Hello, I am currently going over a conversion of a string to upper/lower case using a for loop. The book states that "the loop iterates until the null terminating str is indexed. Since null is zero the loop ends" which I believe I understand - the string has a null at the end so the loop ends. But I do not understand why it actually ends. From what ive seen the expression part in the for loop usually says something like 'i < 10', like an expression that has something to be checked against. But with this null terminating loop, it just seems to be a zero, so im lost at why that actually stops the loop.
I hope I have explained myself well enough with this, if anyone could help me understand why this works, it would be appreciated.
for (i = 0; str[i]; i++)
is equivalent to: for (i = 0; str[i] != 0; i++)
char str[80] = "This Is A Test"; copies the string literal into the str array, and the last character of a string literal is implicitly a null character, whose value is 0.
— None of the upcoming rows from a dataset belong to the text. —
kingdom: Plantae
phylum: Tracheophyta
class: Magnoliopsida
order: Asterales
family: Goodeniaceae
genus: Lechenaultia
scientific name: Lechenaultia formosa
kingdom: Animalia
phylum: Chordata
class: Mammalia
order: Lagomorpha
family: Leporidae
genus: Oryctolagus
What you need to understand first is whether it is an if statement a for loop condition or a while loop condition each will eventually evaluate to something that is convertible to a bool type result of (0) zero false or (1) true.
So when the for condition is i < 10 and say the "i" is 1 then 1 < 10 is true and the loop continues. When "i" reaches 10 then the condition evaluates to false.
In Ganado's first example he is using a shorthand which is saying that if the value of "str[i]" is not zero, i.e., considered true, then the loop continues, but if the value should be zero or "\0" or "NULL" then the condition becomes false.